Hubo un bracero llamado Fermín, más desconfiado y audaz que los demás, más hambriento, que incluso se atrevió a visitar La chepa por la noche. Pero salió de allí espantado, dijo haber visto luces y figuras oscuras, la Procesión de Almas de la que hablaba la tradición. Cuando fueron a preguntarle a Aurelio por aquello, su silencio nervioso, su reticencia a hablar sobre el asunto, dio pábulo a que incluso se hablara de una maldición, pero la cosa no fue mucho más allá.

Lo más crudo de la posguerra pasó por fin, el racionamiento se acabó, y los que ni así conseguían prosperar decidieron sumarse a los que marchaban lejos, al extranjero, en busca de un nuevo futuro. Sorpresivamente, Aurelio fue uno de los primeros en preparar su marcha. Vendió su casa, sus tierras y todo lo que le quedaba, montó a los suyos en dos carromatos mucho más cargados que las famélicas carretas de otros o de las tristes maletas de los que viajarían en tren, y se fue de allí. No dio cuentas a nadie de su decisión, ni de dónde había salido todo lo que se veía en los carros.

Con el único que habló fue con Pedro el del molino, quien le había comprado las tierras, la casa y todo el mobiliario, y lo hizo porque el molinero no quiso aprovecharse de la situación ofreciéndole mucho menos de lo que valía lo que compraba, era un hombre bueno. Pedro le preguntó lo que todos le hubieran preguntado, por qué dejaba su tesoro, por qué había dejado de creer en sus sueños. Aurelio, después de soltar las primera carcajadas que se le habían escuchado en lustros, le dijo a su vecino que había dejado de creer en el tesoro a poco de empezar la guerra, pero que le encontró uso el día que vinieron los militares a requisarlo todo, y el negocio poco después, cuando llegó la carestía y el racionamiento. Después le dio un par de palmadas en el hombro al del molino y se fue a Francia con los suyos y aquellos dos carromatos tan cargados.

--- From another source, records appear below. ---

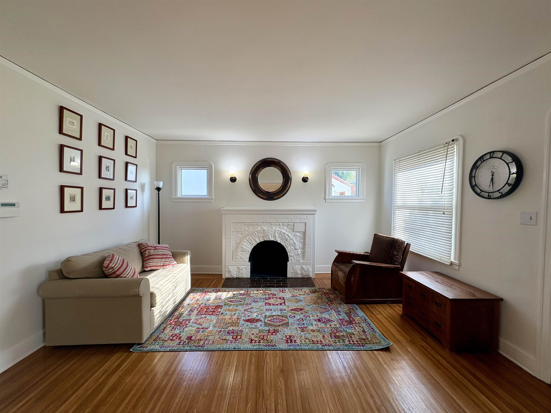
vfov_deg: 85.7
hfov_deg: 102.1
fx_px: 223
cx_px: 276
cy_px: 206
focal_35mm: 14
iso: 64
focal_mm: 2.22
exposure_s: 1/125
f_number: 2.2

Pedro se puso manos a la obra con sus nuevas propiedades. Primero reformó la casa y le dio vida a los campos, tenía dinero que había ganado en la capital y podía permitírselo. Después le tocó el turno al desaguisado de La chepa, y para solucionarlo contrató a unos cuantos que volvieran a meter todos aquellos montículos de tierra en el agujero que Aurelio había hecho junto a las rocas. A poco de empezar los peones se dieron cuenta de que en el gran agüero sólo cabía una parte de toda la arena allí acumulada, y más tarde, de que debajo de decenas de aquellos montículos había excavadas fresqueras en las que cabía toda la tierra que sobraba. Pedro sospechó de aquello y de las palabras de Aurelio, pero tenía prisa por acabar la reforma que había empezado y mandó tapar todas aquellas fresqueras que, sin que él llegara a saberlo nunca, fueron durante un tiempo la principal posta del estraperlo que llegaba de Portugal en dirección a la capital y otras ciudades más al este.

Aurelio estuvo riéndose todo el camino desde su pueblo hasta Francia, riéndose de todos los que se habían reído a su costa y después habían vivido una pesadilla mientras él nunca había dejado de vivir su sueño, riéndose con la fuerza y las ganas del que sabe que sus risas, por ser las últimas, son las que más valen.


2 comentarios:

David Rubio dijo...

¡Qué buena historia! Desde luego hace bueno el dicho aquel: "Ande yo caliente y ríase la gente. El cuento lo tiene todo, de esos que te quedas clavado a su lectura y esta te fluye como si fuera contada por alguien al calor de una hoguera. Me encantó. ¡Saludos!

Manuel Mije dijo...

Muchas gracias, David. Y gracias también al señor que me contó lo del paisano que tuvo los sueños y la ocurrencia de buscar un tesoro.